За антивоенную позицию хотели отобрать ребёнка — история Дианы Казаковой, медсестры из России
Диана Казакова вместе с дочерью и матерью жила в российском городе Вятские поляны (Кировская область) и работала медсестрой в Вятскополянской райбольнице. Это было, можно сказать, в прошлой жизни. После того, как Диана выступила против войны (чуть ли не одна во всем городе), у неё хотели отобрать ребёнка. И Диане с дочерью пришлось срочно покинуть Россию. Мы поговоили с Дианой о том, как всё произошло, как воспитывают патриотов в российских школах, как ей удалось уехать и почему её не поддержала собственная мать.
— Диана, в апреле у вашей дочери был в школе внеклассный урок. Классная руководительница сказала, что дети будут писать письма российским бойцам на фронт. Что это за письма, можно подробнее?
— Письма на фронт — это такая акция, которая проводится по всей России. Она началась где-то с марта-апреля. Все дети — для галочки, для школы — должны написать письма на фронт с благодарностью бойцам, которые сейчас воюют в Украине. Это просто техническое, какое-то бездушное написание текста для взрослых, чтобы школа получил плюсик, что они отработали это, провели эту пропаганду.
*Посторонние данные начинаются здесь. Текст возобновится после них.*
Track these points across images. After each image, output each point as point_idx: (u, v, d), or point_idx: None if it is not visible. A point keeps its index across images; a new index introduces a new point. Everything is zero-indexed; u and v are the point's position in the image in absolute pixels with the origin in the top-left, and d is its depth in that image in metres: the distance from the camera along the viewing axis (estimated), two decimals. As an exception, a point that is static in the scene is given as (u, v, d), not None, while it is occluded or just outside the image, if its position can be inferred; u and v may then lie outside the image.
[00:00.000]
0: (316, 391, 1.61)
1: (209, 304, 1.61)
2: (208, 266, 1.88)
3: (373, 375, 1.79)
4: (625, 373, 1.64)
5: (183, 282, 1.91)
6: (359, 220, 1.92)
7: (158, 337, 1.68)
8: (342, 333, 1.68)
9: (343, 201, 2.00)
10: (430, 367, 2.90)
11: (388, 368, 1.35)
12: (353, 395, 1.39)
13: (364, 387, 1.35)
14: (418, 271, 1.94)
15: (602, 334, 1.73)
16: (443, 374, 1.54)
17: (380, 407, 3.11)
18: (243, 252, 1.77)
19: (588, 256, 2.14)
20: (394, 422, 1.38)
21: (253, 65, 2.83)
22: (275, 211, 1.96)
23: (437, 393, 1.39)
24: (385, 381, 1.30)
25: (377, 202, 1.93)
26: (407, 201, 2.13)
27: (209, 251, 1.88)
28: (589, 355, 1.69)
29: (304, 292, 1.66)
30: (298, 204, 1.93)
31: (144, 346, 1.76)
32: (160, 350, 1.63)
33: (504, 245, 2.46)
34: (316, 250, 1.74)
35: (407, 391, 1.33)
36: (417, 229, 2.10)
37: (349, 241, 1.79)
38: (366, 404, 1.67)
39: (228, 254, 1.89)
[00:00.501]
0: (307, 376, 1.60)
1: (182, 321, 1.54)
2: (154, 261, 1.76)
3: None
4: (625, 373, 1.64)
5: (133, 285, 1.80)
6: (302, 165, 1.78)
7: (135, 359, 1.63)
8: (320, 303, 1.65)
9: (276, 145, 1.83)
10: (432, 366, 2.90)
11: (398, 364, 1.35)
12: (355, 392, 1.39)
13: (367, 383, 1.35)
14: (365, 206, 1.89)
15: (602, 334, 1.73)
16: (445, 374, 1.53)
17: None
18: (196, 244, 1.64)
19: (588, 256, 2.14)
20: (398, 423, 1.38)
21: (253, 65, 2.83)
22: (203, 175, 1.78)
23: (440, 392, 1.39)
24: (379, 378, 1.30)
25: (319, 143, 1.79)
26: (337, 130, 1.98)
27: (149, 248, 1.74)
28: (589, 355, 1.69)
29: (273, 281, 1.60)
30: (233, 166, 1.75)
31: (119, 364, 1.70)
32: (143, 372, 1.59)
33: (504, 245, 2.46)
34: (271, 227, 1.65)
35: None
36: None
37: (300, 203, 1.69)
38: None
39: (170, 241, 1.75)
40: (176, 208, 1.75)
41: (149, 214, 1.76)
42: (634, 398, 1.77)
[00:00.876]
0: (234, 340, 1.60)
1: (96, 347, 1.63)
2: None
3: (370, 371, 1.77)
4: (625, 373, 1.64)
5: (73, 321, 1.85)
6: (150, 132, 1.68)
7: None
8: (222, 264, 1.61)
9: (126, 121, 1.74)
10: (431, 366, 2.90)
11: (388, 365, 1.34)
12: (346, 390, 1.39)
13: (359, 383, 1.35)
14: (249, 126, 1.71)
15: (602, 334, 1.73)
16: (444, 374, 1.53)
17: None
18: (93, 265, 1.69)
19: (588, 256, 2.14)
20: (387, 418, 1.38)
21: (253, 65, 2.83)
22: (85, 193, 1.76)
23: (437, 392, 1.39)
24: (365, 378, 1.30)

— Это были конкретные люди, им [детям] давали адреса? Или «дорогой боец»?
— Есть какие-то, как сказать, ссылки в интернете, какие-то образцы написания этого текста: вступление, основная часть и концовка. То есть дети просто бездушно пишут какому-то человеку слова благодарности, некоторые даже не понимают, для чего они это делают.
— Вашей дочке 10 лет, что она сделала в этой ситуации?
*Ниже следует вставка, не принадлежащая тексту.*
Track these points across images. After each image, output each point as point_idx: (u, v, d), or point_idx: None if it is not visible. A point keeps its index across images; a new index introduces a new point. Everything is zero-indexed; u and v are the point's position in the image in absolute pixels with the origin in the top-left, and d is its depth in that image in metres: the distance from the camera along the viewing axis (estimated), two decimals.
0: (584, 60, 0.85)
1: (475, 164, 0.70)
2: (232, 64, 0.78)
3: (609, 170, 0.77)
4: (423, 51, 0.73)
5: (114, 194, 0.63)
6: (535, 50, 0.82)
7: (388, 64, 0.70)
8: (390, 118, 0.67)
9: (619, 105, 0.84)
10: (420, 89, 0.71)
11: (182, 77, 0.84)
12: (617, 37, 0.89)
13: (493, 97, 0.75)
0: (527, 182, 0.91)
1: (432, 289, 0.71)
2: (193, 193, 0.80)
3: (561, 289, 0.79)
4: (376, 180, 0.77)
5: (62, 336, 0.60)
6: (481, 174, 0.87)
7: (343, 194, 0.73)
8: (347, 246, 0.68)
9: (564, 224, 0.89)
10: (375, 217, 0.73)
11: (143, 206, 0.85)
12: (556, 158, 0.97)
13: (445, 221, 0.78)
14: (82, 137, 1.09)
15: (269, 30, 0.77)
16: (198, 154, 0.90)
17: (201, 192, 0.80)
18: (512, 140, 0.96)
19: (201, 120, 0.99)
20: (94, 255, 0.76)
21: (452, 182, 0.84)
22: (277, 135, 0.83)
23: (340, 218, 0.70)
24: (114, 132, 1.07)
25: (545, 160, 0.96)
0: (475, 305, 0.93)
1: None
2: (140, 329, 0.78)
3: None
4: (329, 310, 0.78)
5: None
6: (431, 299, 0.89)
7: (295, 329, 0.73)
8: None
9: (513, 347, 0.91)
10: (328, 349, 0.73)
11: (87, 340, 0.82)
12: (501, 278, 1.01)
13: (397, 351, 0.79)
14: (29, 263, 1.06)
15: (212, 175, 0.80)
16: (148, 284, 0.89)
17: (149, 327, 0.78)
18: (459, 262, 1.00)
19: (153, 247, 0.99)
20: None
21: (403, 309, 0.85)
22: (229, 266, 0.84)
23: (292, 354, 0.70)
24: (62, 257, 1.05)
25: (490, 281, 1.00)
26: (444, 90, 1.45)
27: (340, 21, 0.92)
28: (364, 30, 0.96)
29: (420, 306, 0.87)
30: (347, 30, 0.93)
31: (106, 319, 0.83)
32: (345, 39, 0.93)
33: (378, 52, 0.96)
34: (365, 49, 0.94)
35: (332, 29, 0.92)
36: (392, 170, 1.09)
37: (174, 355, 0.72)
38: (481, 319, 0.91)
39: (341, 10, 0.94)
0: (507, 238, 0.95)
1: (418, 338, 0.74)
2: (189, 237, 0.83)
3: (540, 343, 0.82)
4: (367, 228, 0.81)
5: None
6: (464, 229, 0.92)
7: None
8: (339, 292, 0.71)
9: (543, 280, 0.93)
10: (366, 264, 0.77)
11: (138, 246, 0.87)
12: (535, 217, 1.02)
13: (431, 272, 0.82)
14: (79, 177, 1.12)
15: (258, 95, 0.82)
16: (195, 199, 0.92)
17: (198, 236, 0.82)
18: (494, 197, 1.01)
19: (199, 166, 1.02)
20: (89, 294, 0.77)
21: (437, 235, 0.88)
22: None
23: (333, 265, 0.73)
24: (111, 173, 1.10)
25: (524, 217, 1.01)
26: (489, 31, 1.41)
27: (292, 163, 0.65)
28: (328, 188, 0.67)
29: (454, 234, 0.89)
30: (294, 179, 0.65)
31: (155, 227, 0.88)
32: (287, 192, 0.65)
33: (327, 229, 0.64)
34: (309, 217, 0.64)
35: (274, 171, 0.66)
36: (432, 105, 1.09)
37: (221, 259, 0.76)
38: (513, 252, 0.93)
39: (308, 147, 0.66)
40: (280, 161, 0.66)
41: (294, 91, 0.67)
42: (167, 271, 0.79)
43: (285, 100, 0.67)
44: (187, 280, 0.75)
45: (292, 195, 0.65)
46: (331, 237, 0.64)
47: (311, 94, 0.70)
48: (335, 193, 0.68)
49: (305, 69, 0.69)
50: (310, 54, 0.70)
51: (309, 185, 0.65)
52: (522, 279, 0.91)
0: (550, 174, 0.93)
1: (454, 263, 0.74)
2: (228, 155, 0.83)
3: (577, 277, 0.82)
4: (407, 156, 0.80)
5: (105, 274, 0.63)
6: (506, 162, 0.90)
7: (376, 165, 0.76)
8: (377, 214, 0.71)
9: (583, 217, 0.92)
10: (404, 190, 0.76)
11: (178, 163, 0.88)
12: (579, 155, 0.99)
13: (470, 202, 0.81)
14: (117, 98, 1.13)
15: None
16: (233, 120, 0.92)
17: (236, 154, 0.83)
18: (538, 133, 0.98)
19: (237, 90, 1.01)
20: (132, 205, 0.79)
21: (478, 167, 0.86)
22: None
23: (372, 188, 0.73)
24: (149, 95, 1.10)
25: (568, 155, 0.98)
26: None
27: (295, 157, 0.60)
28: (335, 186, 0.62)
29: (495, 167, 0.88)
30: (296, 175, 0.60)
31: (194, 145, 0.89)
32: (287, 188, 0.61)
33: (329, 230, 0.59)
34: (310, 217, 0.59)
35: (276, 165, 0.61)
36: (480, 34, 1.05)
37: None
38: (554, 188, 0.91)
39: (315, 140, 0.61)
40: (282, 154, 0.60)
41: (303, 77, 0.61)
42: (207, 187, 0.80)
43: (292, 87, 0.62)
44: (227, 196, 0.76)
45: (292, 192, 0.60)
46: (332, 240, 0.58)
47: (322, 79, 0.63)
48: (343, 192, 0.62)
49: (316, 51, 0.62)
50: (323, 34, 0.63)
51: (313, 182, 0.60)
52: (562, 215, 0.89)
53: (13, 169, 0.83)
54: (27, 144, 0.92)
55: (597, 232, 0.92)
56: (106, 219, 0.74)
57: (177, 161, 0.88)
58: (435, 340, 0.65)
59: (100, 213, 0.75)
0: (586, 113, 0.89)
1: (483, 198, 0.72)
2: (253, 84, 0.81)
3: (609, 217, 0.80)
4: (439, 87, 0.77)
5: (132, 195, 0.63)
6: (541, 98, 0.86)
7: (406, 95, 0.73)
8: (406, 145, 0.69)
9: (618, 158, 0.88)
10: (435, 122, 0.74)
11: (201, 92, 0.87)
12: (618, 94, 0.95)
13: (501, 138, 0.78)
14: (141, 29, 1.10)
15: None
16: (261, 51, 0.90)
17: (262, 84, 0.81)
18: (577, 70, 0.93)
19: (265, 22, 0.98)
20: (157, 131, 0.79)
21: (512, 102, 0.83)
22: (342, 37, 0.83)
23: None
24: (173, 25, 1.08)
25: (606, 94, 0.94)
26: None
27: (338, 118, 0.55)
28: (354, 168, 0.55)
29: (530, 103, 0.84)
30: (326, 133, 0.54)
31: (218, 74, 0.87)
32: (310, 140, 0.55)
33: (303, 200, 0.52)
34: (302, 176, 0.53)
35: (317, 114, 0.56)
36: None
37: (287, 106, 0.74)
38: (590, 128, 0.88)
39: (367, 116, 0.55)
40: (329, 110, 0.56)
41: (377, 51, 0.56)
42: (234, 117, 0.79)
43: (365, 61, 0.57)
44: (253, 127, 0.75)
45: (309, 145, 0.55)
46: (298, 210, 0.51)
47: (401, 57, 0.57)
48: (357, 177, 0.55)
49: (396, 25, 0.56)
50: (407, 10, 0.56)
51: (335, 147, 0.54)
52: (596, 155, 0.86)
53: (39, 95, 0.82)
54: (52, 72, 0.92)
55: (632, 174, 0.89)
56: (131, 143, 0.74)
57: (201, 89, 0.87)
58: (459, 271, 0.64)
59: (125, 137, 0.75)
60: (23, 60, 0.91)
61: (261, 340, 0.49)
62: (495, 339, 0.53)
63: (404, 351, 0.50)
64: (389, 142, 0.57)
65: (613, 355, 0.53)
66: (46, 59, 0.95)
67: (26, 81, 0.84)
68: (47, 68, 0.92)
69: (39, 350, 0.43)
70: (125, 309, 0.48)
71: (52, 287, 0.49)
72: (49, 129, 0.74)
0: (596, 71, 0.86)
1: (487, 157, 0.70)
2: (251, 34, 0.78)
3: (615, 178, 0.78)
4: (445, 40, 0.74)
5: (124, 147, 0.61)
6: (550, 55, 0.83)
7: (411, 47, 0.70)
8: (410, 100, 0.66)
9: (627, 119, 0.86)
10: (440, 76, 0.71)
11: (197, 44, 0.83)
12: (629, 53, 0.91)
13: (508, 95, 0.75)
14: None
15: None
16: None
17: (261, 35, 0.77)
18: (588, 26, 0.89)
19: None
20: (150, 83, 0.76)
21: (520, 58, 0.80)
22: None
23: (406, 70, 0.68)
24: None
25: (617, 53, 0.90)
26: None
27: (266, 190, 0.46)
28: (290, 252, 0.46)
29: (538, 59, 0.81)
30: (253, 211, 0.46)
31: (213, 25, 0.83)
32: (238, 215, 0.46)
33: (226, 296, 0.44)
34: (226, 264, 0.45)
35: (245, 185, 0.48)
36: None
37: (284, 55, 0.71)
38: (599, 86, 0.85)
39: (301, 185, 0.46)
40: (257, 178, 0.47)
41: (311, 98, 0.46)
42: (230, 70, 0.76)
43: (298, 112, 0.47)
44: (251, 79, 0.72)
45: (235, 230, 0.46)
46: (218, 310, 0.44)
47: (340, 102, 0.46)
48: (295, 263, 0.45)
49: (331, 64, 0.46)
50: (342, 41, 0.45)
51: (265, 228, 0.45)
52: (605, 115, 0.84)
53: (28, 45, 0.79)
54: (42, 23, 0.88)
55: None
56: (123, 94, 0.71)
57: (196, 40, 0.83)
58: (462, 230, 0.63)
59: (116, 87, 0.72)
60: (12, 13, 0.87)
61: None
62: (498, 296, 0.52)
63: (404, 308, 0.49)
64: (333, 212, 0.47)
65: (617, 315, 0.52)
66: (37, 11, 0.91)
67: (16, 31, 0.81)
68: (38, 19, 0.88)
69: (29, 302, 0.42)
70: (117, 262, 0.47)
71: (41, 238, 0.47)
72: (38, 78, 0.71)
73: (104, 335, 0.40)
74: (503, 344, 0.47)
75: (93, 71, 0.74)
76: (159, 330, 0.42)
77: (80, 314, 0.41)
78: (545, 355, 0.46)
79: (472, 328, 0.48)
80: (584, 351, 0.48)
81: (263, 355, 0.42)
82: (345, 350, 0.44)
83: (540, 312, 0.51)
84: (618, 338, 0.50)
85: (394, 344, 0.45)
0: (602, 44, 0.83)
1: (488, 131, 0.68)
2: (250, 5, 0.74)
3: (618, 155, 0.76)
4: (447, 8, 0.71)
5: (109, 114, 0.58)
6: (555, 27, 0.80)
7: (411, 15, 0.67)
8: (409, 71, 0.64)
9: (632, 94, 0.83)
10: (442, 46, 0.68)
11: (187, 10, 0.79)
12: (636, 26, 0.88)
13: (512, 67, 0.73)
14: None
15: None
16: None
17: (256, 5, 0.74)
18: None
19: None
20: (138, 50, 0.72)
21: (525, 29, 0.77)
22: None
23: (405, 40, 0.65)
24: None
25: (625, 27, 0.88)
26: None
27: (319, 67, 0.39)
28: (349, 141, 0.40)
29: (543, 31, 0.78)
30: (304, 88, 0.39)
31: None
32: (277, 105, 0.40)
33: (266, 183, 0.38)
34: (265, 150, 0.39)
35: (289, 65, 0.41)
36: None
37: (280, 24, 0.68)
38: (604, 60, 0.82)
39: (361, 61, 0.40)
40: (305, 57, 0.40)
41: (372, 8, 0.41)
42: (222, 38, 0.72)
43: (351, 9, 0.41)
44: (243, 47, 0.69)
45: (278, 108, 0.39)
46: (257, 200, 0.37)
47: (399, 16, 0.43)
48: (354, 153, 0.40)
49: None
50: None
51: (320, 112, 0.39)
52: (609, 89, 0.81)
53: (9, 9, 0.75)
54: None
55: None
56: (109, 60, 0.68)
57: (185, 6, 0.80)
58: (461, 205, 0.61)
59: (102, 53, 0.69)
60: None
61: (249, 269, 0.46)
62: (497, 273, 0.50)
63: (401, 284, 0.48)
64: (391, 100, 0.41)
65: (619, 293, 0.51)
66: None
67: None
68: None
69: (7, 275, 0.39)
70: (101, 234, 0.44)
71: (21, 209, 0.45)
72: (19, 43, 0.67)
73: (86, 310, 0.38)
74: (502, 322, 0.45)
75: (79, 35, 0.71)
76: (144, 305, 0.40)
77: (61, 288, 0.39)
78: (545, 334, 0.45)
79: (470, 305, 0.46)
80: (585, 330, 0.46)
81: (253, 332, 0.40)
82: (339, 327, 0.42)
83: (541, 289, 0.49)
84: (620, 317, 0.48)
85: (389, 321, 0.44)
— Это случилось в апреле. Она не стала писать. Она мне позвонила и сказала, что вот так-то и так-то — заставляют писать письма на фронт. Я сначала даже не поняла, что это такое, потому что в преддверии 9 мая и праздников подумала, что это письмо ветеранам Великой Отечественной войны. Я спросила, она [дочь] сказала, что в Украину. Я тогда сразу поняла — что-то не так. Я сказала: «Ничего не пиши». Приехала за ней и забрала из школы. Меня очень эта ситуация задела. Я написала в школьный чат свой протест по поводу войны. Конечно, я понимала, что, возможно, что-то мне потом будет, боялась.
— Но всё равно написали?
— Написала. Я написала, что я против этой войны и почему наших детей ещё включают в это, заставляют писать эти письма. Проводят эту пропаганду, потому что дети и война вообще должны быть разделены. И [почему] без согласия родителей это проводится. Я высказалась против войны. Почему убивают таких же детей, как наши, убивают там, в Украине?
— И какая реакция была?
— Несколько негативных ответов пришло в мой адрес. И потом моё сообщение учитель просто удалил — он является администратором этой группы. Просто удалил это сообщение.
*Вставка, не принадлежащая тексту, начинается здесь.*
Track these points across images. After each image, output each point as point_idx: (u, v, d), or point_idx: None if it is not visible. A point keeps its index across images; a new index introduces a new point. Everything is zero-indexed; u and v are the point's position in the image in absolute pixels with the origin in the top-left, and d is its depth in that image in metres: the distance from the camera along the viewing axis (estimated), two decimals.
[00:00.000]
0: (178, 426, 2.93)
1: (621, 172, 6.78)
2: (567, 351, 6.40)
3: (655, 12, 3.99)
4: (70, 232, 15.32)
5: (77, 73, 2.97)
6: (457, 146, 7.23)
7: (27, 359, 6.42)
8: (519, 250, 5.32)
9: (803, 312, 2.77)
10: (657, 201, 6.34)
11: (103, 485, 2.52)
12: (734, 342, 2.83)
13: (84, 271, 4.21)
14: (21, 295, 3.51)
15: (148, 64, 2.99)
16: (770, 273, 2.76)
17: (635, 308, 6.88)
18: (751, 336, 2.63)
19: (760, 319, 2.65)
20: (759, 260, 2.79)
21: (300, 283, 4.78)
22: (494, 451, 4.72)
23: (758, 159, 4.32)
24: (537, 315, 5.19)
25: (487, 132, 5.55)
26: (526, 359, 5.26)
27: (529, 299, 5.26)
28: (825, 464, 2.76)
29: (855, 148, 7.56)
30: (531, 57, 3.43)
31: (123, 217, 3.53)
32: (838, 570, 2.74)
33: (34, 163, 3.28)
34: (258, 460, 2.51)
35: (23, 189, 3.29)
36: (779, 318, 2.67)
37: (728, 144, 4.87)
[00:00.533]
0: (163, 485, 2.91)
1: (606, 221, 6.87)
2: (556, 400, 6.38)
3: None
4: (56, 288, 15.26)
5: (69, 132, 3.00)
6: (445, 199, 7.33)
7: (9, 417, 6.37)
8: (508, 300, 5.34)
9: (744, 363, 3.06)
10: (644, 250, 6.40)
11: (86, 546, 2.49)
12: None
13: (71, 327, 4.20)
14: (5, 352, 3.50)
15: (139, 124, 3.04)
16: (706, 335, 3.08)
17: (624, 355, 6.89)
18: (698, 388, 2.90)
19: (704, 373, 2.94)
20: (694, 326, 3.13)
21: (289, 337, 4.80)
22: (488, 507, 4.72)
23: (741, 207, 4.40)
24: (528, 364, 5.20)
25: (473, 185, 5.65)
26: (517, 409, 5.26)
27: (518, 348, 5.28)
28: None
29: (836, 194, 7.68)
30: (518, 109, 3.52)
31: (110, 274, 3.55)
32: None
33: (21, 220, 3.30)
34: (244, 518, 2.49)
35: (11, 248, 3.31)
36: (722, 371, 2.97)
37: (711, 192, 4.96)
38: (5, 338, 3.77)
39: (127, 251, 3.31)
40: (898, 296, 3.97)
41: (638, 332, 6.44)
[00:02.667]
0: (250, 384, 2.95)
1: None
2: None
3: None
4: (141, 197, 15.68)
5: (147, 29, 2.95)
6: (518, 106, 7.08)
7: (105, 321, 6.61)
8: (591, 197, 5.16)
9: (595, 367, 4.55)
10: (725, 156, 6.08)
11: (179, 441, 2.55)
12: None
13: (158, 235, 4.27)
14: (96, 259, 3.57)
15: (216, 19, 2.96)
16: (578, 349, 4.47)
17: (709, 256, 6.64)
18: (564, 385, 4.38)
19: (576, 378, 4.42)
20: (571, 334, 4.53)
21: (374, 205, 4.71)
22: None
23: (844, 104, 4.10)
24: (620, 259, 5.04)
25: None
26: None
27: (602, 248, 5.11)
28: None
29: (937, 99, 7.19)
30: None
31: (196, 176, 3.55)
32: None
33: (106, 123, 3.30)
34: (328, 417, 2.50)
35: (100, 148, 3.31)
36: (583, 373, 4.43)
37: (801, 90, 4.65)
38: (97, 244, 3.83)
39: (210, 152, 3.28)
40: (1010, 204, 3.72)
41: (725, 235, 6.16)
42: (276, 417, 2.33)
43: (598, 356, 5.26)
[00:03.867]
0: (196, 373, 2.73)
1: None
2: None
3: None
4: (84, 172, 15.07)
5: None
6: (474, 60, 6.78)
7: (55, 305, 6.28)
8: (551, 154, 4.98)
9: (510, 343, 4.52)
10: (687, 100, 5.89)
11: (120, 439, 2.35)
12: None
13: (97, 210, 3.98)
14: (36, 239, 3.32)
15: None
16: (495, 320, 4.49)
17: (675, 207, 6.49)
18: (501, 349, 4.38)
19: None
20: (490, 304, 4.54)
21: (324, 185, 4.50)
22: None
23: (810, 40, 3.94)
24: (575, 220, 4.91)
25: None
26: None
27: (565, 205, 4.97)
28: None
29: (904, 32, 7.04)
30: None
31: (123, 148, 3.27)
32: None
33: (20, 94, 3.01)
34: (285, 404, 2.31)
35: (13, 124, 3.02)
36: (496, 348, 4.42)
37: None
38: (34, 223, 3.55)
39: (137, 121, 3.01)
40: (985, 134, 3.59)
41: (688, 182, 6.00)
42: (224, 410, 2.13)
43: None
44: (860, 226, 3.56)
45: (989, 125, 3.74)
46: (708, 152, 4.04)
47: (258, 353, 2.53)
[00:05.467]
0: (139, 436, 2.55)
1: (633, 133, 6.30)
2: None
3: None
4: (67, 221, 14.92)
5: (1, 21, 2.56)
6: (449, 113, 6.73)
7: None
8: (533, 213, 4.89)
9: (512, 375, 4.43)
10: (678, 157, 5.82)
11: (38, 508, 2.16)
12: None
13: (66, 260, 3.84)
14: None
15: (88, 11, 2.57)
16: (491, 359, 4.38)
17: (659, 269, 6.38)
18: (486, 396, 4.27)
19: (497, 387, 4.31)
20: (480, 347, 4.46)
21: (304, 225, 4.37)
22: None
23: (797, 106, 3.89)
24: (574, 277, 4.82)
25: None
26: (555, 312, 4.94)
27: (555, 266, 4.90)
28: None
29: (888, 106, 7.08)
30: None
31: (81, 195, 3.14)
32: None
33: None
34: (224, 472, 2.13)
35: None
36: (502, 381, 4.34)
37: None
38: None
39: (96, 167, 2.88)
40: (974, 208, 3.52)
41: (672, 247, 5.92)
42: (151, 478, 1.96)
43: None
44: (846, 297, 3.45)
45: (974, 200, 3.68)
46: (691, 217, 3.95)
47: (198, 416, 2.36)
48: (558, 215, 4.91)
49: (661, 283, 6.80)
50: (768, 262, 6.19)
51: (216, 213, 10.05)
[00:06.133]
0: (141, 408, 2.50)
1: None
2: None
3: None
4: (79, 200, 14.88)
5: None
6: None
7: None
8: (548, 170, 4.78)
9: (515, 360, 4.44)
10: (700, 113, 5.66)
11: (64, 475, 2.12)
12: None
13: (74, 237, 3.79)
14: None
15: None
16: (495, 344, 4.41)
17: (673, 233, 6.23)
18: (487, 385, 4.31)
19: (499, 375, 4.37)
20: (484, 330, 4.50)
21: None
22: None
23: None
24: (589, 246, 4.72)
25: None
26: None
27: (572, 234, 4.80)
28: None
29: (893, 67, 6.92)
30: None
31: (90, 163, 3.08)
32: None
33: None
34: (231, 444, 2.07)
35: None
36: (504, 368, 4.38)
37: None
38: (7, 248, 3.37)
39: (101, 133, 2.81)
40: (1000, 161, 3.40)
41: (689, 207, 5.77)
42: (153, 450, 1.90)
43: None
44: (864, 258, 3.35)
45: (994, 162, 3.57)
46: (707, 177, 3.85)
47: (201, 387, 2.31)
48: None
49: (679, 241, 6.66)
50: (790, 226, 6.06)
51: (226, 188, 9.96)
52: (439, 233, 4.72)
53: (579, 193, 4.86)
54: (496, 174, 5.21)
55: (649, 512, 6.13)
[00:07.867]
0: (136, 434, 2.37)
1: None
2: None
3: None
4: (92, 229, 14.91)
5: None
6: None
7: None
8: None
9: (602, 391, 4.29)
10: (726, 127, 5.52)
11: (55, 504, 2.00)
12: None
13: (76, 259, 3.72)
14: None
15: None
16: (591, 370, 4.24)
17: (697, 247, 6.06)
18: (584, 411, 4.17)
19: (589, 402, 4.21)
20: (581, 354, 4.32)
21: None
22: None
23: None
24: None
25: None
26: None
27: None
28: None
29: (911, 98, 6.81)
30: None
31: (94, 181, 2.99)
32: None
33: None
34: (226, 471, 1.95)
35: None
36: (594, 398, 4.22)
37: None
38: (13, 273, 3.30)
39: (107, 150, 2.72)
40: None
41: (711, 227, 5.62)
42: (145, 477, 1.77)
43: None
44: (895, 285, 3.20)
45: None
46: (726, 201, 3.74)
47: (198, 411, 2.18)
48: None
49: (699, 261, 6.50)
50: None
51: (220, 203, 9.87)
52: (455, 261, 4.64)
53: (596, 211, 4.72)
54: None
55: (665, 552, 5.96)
— Но история имела продолжение. Это был разговор с директором школы?
— Потом прошёл месяц буквально. Я уже вроде успокоилась, жили дальше. И где-то в конце мая, в конце учебного года, меня вызывают к директору. Я как-то без задней мысли, не подумала вообще ни о чём, прихожу в кабинет директора, и мимо директора в кабинет прошёл мужчина незнакомый. Меня ему не представили, я даже не знала, кто это. И директор высказал мне, почему я так себя повела, то есть высказалась негативно о войне и вообще дискредитирую нашу школу, потому что наша школа является школой с уклоном в кадетские классы. То есть здесь детей учат патриотизму, ходить строем. Я веду себя очень неправильно, мне так сказали. Я не согласилась и ответила, что это мой ребёнок и я сама решаю, как её воспитывать. Я не хочу, чтобы моего ребёнка втягивали в это.
— А был кто-то, кто вас поддержал в этой ситуации? Вы же c дочкой явно это обсуждали, иначе бы она просто села писать сочинение, не стала бы вам звонить. Она поняла, что это что-то неправильное.
— Поддержки мне как таковой не было. Мы в принципе одни. У нас весь город, всё окружение, извиняюсь, зомби. Поговорить мне просто не с кем. Есть один-два человека, с кем я могу поговорить и всё.
— А как так вышло, что вы одна на весь город? Один единственный человек, кто против войны? Как это возможно?
— Это возможно, это работает пропаганда.
— А вам как удалось сохранить [себя от влияния пропаганды]?
— Я не смотрю телевизор, я просто абстрагируюсь. Я живу с мамой, которая поддерживает это. Она патриот. У нас висит Путин на стене, и я даже боюсь ребёнка оставлять с ней наедине, потому что она разговаривает с ней [с дочерью Дианы]. Она [мама], говорит, что если не смогла меня воспитать патриотом, то сделает её [дочь Дианы] патриотом, воспитает её.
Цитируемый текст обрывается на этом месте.